TASK INPUT —
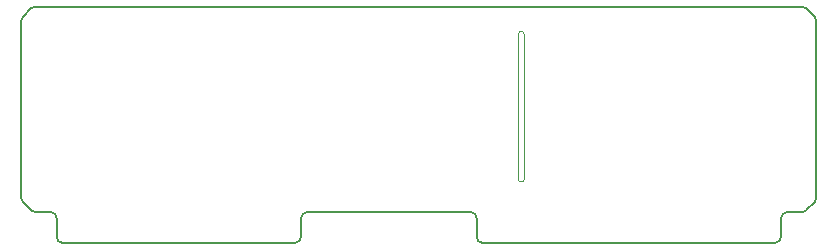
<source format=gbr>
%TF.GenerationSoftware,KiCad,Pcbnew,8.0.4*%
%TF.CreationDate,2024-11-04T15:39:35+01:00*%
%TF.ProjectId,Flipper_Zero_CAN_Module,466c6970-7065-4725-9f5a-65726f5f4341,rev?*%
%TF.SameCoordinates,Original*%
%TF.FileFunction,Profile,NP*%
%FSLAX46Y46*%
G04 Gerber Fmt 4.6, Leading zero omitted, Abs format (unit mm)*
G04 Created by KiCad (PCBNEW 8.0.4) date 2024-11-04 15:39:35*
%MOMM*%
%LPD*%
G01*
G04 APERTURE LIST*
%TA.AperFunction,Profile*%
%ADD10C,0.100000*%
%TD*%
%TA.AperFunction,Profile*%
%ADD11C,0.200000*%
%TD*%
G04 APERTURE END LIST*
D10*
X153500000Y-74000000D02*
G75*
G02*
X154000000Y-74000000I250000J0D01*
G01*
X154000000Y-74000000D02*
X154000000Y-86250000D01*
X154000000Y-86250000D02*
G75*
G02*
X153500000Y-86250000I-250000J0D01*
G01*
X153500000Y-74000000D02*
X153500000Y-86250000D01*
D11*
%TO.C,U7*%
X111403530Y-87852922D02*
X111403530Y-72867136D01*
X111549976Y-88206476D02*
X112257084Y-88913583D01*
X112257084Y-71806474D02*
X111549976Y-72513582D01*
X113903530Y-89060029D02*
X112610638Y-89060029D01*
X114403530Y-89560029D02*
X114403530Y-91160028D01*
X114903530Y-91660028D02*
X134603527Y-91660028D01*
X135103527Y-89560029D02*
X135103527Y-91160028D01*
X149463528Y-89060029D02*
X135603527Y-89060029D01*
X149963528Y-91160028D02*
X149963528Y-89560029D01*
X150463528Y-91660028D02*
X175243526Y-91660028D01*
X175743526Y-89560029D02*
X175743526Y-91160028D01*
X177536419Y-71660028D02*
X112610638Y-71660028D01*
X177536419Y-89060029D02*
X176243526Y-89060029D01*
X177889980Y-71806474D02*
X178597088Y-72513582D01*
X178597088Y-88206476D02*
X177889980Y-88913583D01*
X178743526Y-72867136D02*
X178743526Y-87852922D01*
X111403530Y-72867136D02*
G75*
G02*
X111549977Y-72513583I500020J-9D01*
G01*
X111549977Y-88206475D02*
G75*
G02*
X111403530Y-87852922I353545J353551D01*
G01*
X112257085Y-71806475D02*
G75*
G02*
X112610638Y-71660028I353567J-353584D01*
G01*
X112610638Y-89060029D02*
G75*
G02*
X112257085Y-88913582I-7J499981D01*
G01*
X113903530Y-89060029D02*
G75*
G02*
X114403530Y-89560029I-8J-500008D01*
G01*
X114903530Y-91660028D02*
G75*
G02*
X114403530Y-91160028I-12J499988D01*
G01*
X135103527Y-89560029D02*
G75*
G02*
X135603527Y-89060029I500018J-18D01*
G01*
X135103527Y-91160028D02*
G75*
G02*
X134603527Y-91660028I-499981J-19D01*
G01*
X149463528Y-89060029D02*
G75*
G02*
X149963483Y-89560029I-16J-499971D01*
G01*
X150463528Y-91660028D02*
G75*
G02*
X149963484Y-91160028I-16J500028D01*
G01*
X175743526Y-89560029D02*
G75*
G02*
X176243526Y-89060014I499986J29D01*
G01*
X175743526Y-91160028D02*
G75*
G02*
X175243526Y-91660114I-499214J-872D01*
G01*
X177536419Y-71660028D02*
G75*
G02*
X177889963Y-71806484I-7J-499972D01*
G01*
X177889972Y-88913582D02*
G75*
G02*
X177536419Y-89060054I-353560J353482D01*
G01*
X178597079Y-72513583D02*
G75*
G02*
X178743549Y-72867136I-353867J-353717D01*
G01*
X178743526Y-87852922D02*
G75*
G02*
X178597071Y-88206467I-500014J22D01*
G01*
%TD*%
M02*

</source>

...

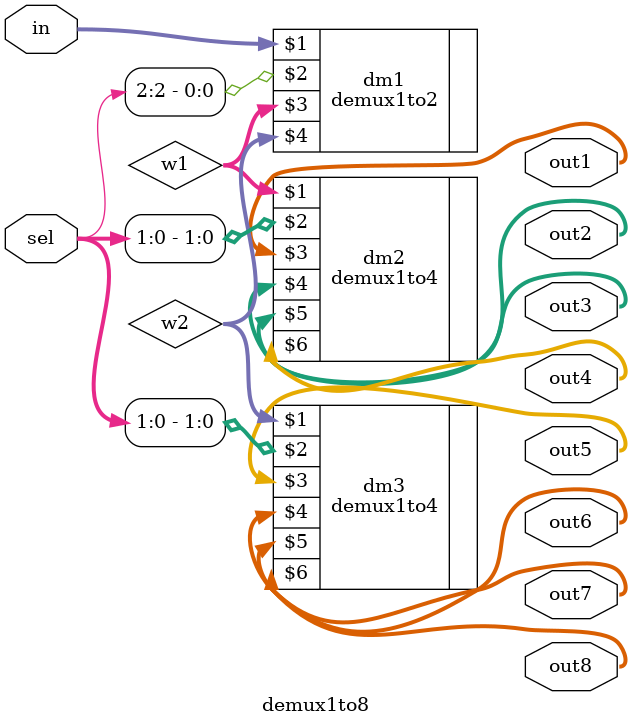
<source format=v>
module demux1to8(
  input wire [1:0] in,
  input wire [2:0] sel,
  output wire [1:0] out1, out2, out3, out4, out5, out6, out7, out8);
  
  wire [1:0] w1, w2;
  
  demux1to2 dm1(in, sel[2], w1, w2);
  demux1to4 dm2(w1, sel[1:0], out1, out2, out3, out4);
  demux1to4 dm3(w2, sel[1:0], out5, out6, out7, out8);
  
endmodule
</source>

--

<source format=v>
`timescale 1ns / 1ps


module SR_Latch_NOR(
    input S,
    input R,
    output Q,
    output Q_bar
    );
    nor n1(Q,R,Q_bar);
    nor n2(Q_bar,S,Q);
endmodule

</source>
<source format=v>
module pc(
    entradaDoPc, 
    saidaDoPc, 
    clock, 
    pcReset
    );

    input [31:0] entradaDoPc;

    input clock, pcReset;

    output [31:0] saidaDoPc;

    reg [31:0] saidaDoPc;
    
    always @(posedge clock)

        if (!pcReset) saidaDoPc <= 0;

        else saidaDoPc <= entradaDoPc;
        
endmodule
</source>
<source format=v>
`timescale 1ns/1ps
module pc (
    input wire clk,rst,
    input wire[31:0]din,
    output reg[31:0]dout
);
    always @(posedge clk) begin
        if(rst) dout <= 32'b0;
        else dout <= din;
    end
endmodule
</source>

WHAT IS NEEDED — Calculate how many lines of the material include the string "LIST", and state that number by itself.

REPLY TO THE TASK — 2